How to Clean Fishing Reels – Step By Step Guide From A Fishing Expert
How often do you clean your fishing reel? Whether it is a freshwater reel or a saltwater reel, proper maintenance and cleaning will help improve its effectiveness and lifespan. Surprisingly, there are still a lot of people who don’t know how to clean their fishing reels the right way.
You shouldn’t blow up and blast your expensive equipment with a harsh spray from the end of your garden hose in the name of cleaning your fishing reel. If you do that, you damage the equipment, rather than cleaning it.
Proper cleaning of your fishing reel improves its effectiveness and durability. The frequency at which you clean your reel may vary with various factors that we are going to see in this guide.
Table of Contents
Assemble the Right Tools and Cleaning Supplies
You will need tools to assist you clean and maintain the fishing reels. Before you begin each cleaning session, gather all the tools and equipment you need for the job. You will need two small screwdrivers, a pair of tweezers, a toothpick, and an old toothbrush. You will also need a wrench and a parts list that came with the reel. Depending on your favorite cleaning products, choose only the best of these products.
I usually use Penn Rod and Reel Cleaner, but you can also use Simple Green cleaning compound or Ronsonol lighter fluid. Some of these products help remove the contaminated grease or oil. Alongside these products, you can use products that contain synthetic reel oil and the precision reel grease. Once you’ve gathered these products, you are good to go.
Always remember that your fishing reel is the most important equipment for you as an angler. The frequency in which you clean and maintain it and how effectively you do it increases its performance and lifespan. Saltwater is a fishing reel’s number one enemy, followed closely by dirt or sand. This guide presents you with a simplified approach to cleaning and maintaining fishing reel that applies to both saltwater and freshwater fishing.
The only difference in cleaning reels used in these two types of water is the frequency at which you should clean and maintain them. Saltwater anglers need to clean their gear after every fishing trip, while freshwater anglers can stretch it to after a week, month, quarterly, of a couple of times a year.

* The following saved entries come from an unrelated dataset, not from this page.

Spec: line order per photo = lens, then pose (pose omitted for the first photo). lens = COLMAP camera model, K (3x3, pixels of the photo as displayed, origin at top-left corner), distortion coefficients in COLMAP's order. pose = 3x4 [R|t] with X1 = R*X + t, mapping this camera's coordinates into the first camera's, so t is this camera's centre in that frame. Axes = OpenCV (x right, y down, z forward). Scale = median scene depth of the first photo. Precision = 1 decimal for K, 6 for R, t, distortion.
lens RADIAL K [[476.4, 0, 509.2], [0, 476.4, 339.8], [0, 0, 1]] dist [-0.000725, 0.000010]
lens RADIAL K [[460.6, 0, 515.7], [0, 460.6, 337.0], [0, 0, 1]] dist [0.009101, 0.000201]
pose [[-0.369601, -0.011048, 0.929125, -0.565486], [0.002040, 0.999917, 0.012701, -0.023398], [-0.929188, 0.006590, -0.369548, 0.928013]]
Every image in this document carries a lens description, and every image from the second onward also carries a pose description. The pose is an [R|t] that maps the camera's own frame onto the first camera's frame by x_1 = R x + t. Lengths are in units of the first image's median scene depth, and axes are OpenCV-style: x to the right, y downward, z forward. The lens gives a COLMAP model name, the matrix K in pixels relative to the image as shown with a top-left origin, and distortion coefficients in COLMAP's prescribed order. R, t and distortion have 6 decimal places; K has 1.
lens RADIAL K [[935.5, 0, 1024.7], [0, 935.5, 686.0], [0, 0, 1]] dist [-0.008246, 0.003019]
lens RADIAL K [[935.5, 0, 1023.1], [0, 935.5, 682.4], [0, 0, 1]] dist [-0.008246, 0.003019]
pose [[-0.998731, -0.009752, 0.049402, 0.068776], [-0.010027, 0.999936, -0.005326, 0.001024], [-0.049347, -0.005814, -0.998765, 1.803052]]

After a fishing day out, there are several methods to adopt to clean your fishing reel properly. When you get home after each use in fresh or saltwater, sponge the reel lightly with warm soapy water. You do the same to the fishing line too. After every part is thoroughly cleaned, rinse off with fresh water at very low pressure.
Just don’t wash the reel under high pressure or immerse it in water because this forces water into the drag and gearing systems with extremely damaging results. After you have rinsed it appropriately, wipe them dry with a clean cloth and then lightly spray the reel with a WD40-type surface spray while you try to keep it off the line (some products may react with it).
Underside Of The Spool
You should also clean the underside of the spool. Undo the drag knob, then slide off the spool and clean its underside. Lightly grease the main shaft and replace the drag knob and spool.
Make sure you leave the drag knob loose to keep the pressure out of the drag washers while it isn’t in use. You need a high-grade reel or sewing machine oil for lightly oiling the handle knobs, bail arm springs, line rollers, folding handle and wipe off the excess.
Once in every while, open the side plate and grease the bearings and gears lightly. Once in twelve or fewer months, or when you accidentally submerge your reel in water, you will have to give it a full service. Full service entails a complete dismantling of all its parts before soaking them in a container of mineral turps. Use fresh water to rinse and then dry them in the sun. While you do that, check all gears and ball bearings for damages.
If you find that any of them is damaged in any way, make sure you replace them. Also, reassemble and lightly lubricate all moving parts with grease. Just don’t use too much grease. Most fishing reels have many parts, and they can be accidentally be reassembled incorrectly. If you are not very good with fishing reels, you can outsource the service to an expert who will clean up your reel in the most appropriate way.
Cleaning the Rod
After every fishing trip, I must at least spray the fishing rods down with freshwater on my boat on my way back to the shore. It helps get some of the salt and nastiness off my rods. That isn’t enough, however. Never assume that since you sprayed down the rods with freshwater, that you don’t have to do more. Once you are home, ensure that you clean them up just the same way you clean other parts.
I hate to see rust build up beneath the foot of the guides on my rods. The way you care for your gears will reflect in how long it will serve you and how effective it will be in catching fish. After you’ve used your fishing rod, wash it down thoroughly with fresh water. Wash its grips and every other part with soapy water. Then apply light reel grease on the rod guides to prevent corrosion.
Take your time to check all guides for hair-line fractures and replace the guide immediately if there is any problem with it. If you fail to mend the damages on time, these guides may damage and weaken the line. While storing the rods after the cleaning, keep them in rod covers and carefully store them on rod stands. Don’t clean your fishing reel and not complete the process by giving them a good storage. If you store it well after cleaning and maintaining it, it will even live much longer.